_REQUEST_.
The answer must consist of every line in the data that contains "databaseQueryPara".

_ENTRIES SUPPLIED_.
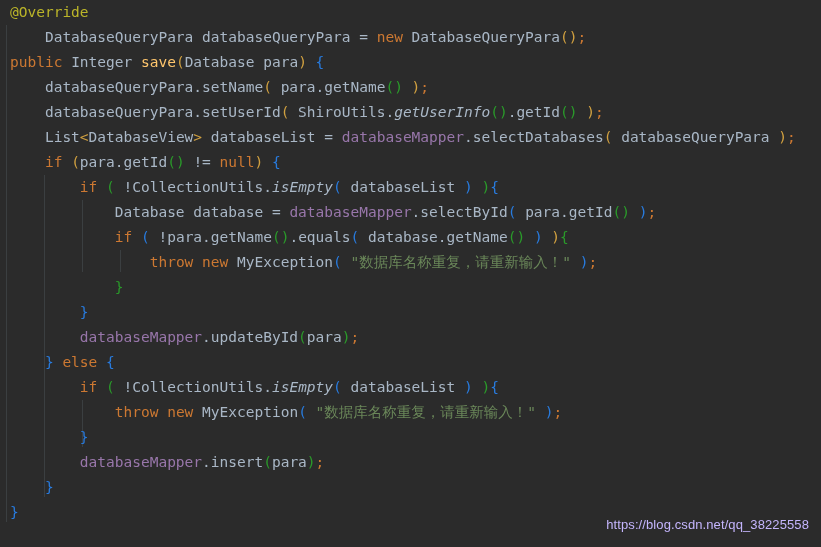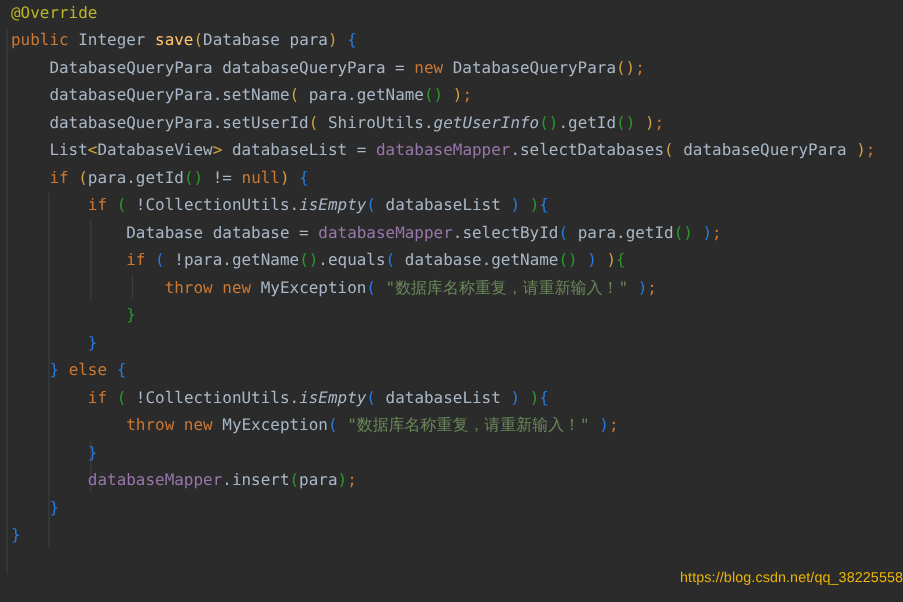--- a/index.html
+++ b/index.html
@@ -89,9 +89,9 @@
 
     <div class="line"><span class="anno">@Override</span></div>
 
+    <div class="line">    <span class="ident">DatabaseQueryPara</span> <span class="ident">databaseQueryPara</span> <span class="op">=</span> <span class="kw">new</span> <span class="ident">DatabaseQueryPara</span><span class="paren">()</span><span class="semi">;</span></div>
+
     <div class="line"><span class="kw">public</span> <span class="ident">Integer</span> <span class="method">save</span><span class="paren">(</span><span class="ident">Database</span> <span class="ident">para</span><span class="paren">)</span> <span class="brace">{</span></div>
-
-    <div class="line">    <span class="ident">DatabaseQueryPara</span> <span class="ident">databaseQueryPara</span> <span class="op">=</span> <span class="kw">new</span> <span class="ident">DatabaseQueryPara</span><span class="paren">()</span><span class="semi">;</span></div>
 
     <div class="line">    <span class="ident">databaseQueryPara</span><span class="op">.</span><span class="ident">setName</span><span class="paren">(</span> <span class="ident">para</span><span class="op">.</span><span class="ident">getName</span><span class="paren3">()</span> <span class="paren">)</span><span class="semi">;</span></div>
...
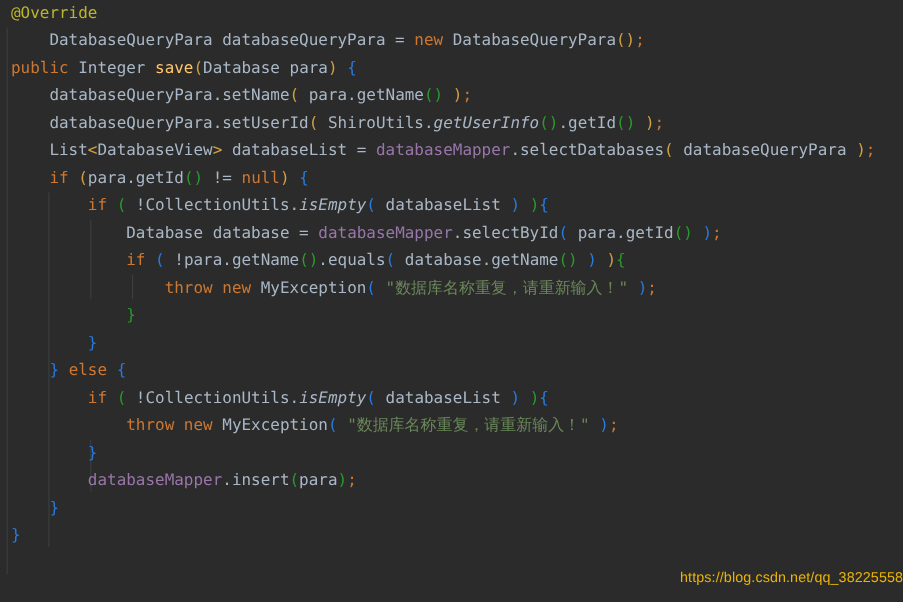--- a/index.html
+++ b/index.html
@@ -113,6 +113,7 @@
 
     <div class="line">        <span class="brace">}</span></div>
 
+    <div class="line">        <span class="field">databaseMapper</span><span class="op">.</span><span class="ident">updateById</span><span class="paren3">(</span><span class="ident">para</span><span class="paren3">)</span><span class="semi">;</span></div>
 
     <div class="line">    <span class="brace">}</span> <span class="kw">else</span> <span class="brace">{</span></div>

_EXERCISE ANSWER_.
+    <div class="line">    <span class="ident">DatabaseQueryPara</span> <span class="ident">databaseQueryPara</span> <span class="op">=</span> <span class="kw">new</span> <span class="ident">DatabaseQueryPara</span><span class="paren">()</span><span class="semi">;</span></div>
-    <div class="line">    <span class="ident">DatabaseQueryPara</span> <span class="ident">databaseQueryPara</span> <span class="op">=</span> <span class="kw">new</span> <span class="ident">DatabaseQueryPara</span><span class="paren">()</span><span class="semi">;</span></div>
     <div class="line">    <span class="ident">databaseQueryPara</span><span class="op">.</span><span class="ident">setName</span><span class="paren">(</span> <span class="ident">para</span><span class="op">.</span><span class="ident">getName</span><span class="paren3">()</span> <span class="paren">)</span><span class="semi">;</span></div>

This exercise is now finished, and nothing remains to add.